A tunable hydrogel system and pulsatile flow bioreactor for the development of tissue engineered vascular grafts
McHale, Melissa Knight
West, Jennifer L.
Doctor of Philosophy
The prevalence of coronary artery disease combined with a paucity of suitable vessel substitutes act as driving forces for cardiovascular tissue engineering research. In this thesis poly(ethylene glycol) diacrylate (PEGDA) hydrogels were investigated as a biomaterial for tissue engineered vascular grafts (TEVG). The global objectives for the work were two-fold. First, a thorough characterization of the hydrogels was warranted to determine material properties and cell interaction characteristics. The second objective was to develop a pulsatile flow culture system for TEVG that was capable of achieving physiologically relevant fluid flow parameters. Bulk properties of PEGDA hydrogels formed from a range of polymer molecular weights and solution concentrations were characterized.

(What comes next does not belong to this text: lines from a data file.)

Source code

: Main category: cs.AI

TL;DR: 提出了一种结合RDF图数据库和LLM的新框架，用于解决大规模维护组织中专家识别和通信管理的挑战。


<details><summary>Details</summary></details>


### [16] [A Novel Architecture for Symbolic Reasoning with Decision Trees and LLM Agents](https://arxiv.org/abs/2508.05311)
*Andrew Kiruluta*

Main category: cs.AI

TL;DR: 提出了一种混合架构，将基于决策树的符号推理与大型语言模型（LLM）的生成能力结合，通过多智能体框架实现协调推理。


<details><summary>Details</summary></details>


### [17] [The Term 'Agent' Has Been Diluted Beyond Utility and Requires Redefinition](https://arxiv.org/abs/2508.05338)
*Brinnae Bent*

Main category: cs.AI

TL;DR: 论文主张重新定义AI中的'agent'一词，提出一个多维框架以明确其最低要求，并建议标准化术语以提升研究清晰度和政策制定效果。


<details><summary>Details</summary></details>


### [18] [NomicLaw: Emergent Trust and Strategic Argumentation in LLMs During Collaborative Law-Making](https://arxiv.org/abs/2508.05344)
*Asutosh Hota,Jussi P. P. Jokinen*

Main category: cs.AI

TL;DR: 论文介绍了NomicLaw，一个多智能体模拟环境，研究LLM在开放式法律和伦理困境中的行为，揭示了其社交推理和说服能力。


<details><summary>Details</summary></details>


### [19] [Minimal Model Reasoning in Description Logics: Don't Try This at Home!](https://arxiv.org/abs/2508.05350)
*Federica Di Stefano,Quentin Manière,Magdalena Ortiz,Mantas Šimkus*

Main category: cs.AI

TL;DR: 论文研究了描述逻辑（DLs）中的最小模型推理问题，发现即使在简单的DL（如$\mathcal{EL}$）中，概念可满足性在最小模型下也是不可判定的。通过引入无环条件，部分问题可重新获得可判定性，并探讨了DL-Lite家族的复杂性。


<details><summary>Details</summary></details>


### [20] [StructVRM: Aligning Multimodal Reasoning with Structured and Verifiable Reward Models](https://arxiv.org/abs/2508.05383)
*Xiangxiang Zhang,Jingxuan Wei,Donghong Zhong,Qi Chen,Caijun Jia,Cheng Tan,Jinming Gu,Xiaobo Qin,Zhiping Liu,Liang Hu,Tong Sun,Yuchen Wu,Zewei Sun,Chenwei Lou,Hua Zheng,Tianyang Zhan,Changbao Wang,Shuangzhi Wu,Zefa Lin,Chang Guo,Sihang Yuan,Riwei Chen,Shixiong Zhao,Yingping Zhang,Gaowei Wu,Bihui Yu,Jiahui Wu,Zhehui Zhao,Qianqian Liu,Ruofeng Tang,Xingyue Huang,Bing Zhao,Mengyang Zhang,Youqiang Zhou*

Resultant materials demonstrate tunable stiffness and strength, and network properties that are appropriate for supporting viability of encapsulated cells. Human coronary artery smooth muscle cells seeded on top of these PEGDA hydrogels exhibit changes in attachment, proliferation, and morphology that can be directly correlated to the rigidity of the substrate material. In general, stiffer materials encourage greater attachment, a higher rate of proliferation, and the development of a mature, spread morphology. Finally, these responses were shown to be independently modulated by changing either the hydrogel material properties or the peptide directed bio-adhesiveness of the substrate. The tissue bioreactor presented in this work is capable of imparting physiological fluid flow (120 mL/min), shear (5-10 dynes/cm2), pressure waveforms (120/80 mmHg), and pulse rates (60 or 120 bpm). Cell-laden hydrogel constructs cultured for up to 8 wk in this system responded to mechanical stimulation with increases in cell and extracellular matrix (ECM) content and positive modulations to material properties. Though the magnitude of ECM accumulation is quite low, changes in hydrogel stiffness and the presence of degrading enzymes indicate that the encapsulated vascular cells are working towards a more biologically appropriate surrounding. Since all parameters for appropriate TEVG culture are not yet understood, this device will serve as an important tool in the development of a small diameter vessel substitute.